**Texto fornecido**
========

Na noite de sábado, montado num cavalo, ele foi a uma festa de casamento na localidade de Virgínio, que faz divisa com a área indígena demarcada. De acordo com testemunhas, por volta das 5h, após ingerir bebida alcoólica, Avelino caminhava no meio da rua, quando foi abordado pelo por Edson Gonçalves (trabalhador rural) e os dois menores. Duas horas antes, eles tinham saído de uma outra festa, na quadra poliesportiva do lugarejo. Ontem, em depoimento à policia, os três contaram que tentaram tirar a roupa do índio, mas ele resistiu. Um dos menores o derrubou com uma "rasteira". Em seguida, passaram a agredi-lo com socos e pontapés. Até a morte.

Memória

Galdino, um caso de vergonha nacional

A morte do índio pataxó Galdino Jesus dos Santos, assassinado aos 44 anos depois de sofrer um ataque e ter o corpo queimado após ser encharcado de álcool, enquanto dormia em uma parada de ônibus na Asa Sul de Brasília, é um desses casos de vergonha nacional. O crime ocorreu em 20 de abril de 1997, um dia depois da comemoração do Dia do Índio. Cinco rapazes de classe média da capital da República atearam fogo no corpo de Galdino. Ele morreu com queimaduras em 95% do corpo.

Os rapazes fugiram após executarem o atentado, mas uma testemunha do crime anotou a placa do automóvel e entregou à polícia. Assim como no caso do assassinato do índio xacriabá, um dos autores do ataque a Galdino era menor de idade. G.N.A.J. ficou preso por três meses, mesmo tendo sido condenado a um ano de reclusão.

Os quatro comparsas - Tomás Oliveira de Almeida, Max Rogério Alves, Eron Chaves Oliveira e Antônio Novely Cardoso Vilanova - foram detidos e, em 2001, condenados por júri popular por homicídio doloso (com intenção de matar). Cada um recebeu a pena de 14 anos de detenção, em regime integralmente fechado, por conta do crime hediondo.

========

**Registros exibidos**
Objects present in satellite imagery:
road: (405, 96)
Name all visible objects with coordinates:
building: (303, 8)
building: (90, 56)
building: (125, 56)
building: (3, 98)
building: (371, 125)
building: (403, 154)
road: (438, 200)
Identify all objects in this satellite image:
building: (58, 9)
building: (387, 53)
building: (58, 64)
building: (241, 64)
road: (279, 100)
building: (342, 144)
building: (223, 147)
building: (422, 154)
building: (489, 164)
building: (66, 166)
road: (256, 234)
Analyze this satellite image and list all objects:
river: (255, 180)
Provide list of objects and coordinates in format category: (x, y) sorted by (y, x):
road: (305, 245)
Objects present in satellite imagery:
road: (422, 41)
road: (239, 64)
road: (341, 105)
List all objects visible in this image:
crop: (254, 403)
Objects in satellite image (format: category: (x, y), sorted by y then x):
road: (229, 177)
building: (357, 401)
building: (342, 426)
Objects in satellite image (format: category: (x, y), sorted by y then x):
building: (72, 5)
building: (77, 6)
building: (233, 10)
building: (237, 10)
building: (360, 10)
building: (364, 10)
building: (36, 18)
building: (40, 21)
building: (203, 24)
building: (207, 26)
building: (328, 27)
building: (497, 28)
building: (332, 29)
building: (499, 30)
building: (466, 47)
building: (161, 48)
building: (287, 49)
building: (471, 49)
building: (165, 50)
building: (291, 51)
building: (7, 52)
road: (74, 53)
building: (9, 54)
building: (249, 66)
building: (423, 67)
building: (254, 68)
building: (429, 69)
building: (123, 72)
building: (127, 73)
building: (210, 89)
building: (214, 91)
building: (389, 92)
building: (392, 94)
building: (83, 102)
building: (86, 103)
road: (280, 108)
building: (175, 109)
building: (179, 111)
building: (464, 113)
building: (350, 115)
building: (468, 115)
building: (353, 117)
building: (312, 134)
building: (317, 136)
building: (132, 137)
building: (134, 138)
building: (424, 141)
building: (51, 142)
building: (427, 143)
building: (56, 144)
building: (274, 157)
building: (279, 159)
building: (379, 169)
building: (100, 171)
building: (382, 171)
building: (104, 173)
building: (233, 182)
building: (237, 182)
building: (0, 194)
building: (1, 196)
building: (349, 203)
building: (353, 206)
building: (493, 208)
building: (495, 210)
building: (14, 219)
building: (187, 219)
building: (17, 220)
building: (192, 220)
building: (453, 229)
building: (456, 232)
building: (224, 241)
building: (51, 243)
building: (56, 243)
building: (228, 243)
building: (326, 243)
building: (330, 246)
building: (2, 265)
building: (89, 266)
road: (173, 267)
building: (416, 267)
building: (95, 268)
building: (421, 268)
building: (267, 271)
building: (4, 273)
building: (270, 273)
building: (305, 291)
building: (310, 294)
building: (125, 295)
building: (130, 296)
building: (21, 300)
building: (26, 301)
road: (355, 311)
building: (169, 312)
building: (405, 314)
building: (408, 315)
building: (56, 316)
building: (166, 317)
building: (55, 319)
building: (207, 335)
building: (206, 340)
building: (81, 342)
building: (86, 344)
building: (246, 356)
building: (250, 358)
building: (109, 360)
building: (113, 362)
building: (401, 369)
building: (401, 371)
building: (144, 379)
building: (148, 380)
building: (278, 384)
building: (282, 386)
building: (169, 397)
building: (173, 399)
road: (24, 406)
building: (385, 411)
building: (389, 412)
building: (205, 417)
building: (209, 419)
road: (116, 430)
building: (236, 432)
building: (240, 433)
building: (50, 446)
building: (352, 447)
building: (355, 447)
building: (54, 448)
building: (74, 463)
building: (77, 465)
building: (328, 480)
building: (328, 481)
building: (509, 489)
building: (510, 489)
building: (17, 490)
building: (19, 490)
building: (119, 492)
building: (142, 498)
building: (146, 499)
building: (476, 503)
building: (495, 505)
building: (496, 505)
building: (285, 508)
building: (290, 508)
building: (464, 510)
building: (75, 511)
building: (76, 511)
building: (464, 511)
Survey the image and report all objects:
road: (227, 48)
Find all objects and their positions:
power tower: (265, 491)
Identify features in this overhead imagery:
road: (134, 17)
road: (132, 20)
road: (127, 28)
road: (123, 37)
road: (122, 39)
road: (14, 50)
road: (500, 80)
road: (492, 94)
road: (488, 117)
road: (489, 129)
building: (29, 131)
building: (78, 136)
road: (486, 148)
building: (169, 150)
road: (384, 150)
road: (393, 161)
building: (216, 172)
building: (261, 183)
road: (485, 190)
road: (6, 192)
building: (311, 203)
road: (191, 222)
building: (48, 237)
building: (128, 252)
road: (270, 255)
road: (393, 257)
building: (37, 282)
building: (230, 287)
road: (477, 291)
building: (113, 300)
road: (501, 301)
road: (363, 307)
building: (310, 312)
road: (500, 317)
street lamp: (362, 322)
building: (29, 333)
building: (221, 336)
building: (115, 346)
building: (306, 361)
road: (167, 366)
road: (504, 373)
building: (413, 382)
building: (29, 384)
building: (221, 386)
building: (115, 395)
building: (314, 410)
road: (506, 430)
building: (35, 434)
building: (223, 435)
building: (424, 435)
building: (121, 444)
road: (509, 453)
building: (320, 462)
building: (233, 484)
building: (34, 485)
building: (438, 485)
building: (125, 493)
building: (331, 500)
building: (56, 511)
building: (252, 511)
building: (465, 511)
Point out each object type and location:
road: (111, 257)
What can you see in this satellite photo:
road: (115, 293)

========

**Tarefa solicitada A**
Coloque em uma lista JSON de strings, com uma string por linha e sem as linhas em branco, tudo o que vai do início dos registros até a linha que contém "building: (192, 220)", incluindo essa linha.
**Tarefa solicitada B**
Escreva a continuação do texto sobre os assassinatos de indígenas a partir da última frase apresentada.

**Resposta escrita A**
[
  "Objects present in satellite imagery:",
  "road: (405, 96)",
  "Name all visible objects with coordinates:",
  "building: (303, 8)",
  "building: (90, 56)",
  "building: (125, 56)",
  "building: (3, 98)",
  "building: (371, 125)",
  "building: (403, 154)",
  "road: (438, 200)",
  "Identify all objects in this satellite image:",
  "building: (58, 9)",
  "building: (387, 53)",
  "building: (58, 64)",
  "building: (241, 64)",
  "road: (279, 100)",
  "building: (342, 144)",
  "building: (223, 147)",
  "building: (422, 154)",
  "building: (489, 164)",
  "building: (66, 166)",
  "road: (256, 234)",
  "Analyze this satellite image and list all objects:",
  "river: (255, 180)",
  "Provide list of objects and coordinates in format category: (x, y) sorted by (y, x):",
  "road: (305, 245)",
  "Objects present in satellite imagery:",
  "road: (422, 41)",
  "road: (239, 64)",
  "road: (341, 105)",
  "List all objects visible in this image:",
  "crop: (254, 403)",
  "Objects in satellite image (format: category: (x, y), sorted by y then x):",
  "road: (229, 177)",
  "building: (357, 401)",
  "building: (342, 426)",
  "Objects in satellite image (format: category: (x, y), sorted by y then x):",
  "building: (72, 5)",
  "building: (77, 6)",
  "building: (233, 10)",
  "building: (237, 10)",
  "building: (360, 10)",
  "building: (364, 10)",
  "building: (36, 18)",
  "building: (40, 21)",
  "building: (203, 24)",
  "building: (207, 26)",
  "building: (328, 27)",
  "building: (497, 28)",
  "building: (332, 29)",
  "building: (499, 30)",
  "building: (466, 47)",
  "building: (161, 48)",
  "building: (287, 49)",
  "building: (471, 49)",
  "building: (165, 50)",
  "building: (291, 51)",
  "building: (7, 52)",
  "road: (74, 53)",
  "building: (9, 54)",
  "building: (249, 66)",
  "building: (423, 67)",
  "building: (254, 68)",
  "building: (429, 69)",
  "building: (123, 72)",
  "building: (127, 73)",
  "building: (210, 89)",
  "building: (214, 91)",
  "building: (389, 92)",
  "building: (392, 94)",
  "building: (83, 102)",
  "building: (86, 103)",
  "road: (280, 108)",
  "building: (175, 109)",
  "building: (179, 111)",
  "building: (464, 113)",
  "building: (350, 115)",
  "building: (468, 115)",
  "building: (353, 117)",
  "building: (312, 134)",
  "building: (317, 136)",
  "building: (132, 137)",
  "building: (134, 138)",
  "building: (424, 141)",
  "building: (51, 142)",
  "building: (427, 143)",
  "building: (56, 144)",
  "building: (274, 157)",
  "building: (279, 159)",
  "building: (379, 169)",
  "building: (100, 171)",
  "building: (382, 171)",
  "building: (104, 173)",
  "building: (233, 182)",
  "building: (237, 182)",
  "building: (0, 194)",
  "building: (1, 196)",
  "building: (349, 203)",
  "building: (353, 206)",
  "building: (493, 208)",
  "building: (495, 210)",
  "building: (14, 219)",
  "building: (187, 219)",
  "building: (17, 220)",
  "building: (192, 220)"
]

**Resposta escrita B**
Os quatro não teriam direito à progressão de pena ou outros benefícios previstos pela lei. Mas, em 2002, a 1ª Turma Criminal concedeu autorização para que exercessem funções administrativas em órgãos públicos. Foi permitido a eles que deixassem o presídio da Papuda para trabalhar e retornassem ao final do expediente. Meses depois, o Correio flagrou três dos cinco rapazes bebendo cerveja em um bar, namorando e dirigindo o próprio carro até o presídio, sem passar por qualquer tipo de revista na volta. Após a denúncia, perderam, temporariamente, o direito ao regime semi-aberto.

Em agosto de 2004, ganharam o direito ao livramento condicional e estão em liberdade, seguindo regras de comportamento impostas pelo juiz: não podem sair do Distrito Federal sem autorização da Justiça e precisam comunicar periodicamente suas atividades profissionais.

Tensão na aldeia

Um dos coordenadores do Conselho Indigenista Missionário (Cimi), Wilson Mário Santana, disse ontem que teme pelo agravamento dos ânimos nas aldeias dos índios xacriabás, diante da morte de Avelino Nunes Macedo, espancado até a morte por três jovens, no interior de Minas Gerais, na madrugada de domingo. A entidade ligada à Conferência Nacional dos Bispos do Brasil (CNBB) vai solicitar à Fundação Nacional do Índio (Funai) que acompanhe o caso com atenção para evitar reações. "A comunidade xacriabá é formada por uma população grande", disse Santana. "Temos preocupação de a situação ficar tensa."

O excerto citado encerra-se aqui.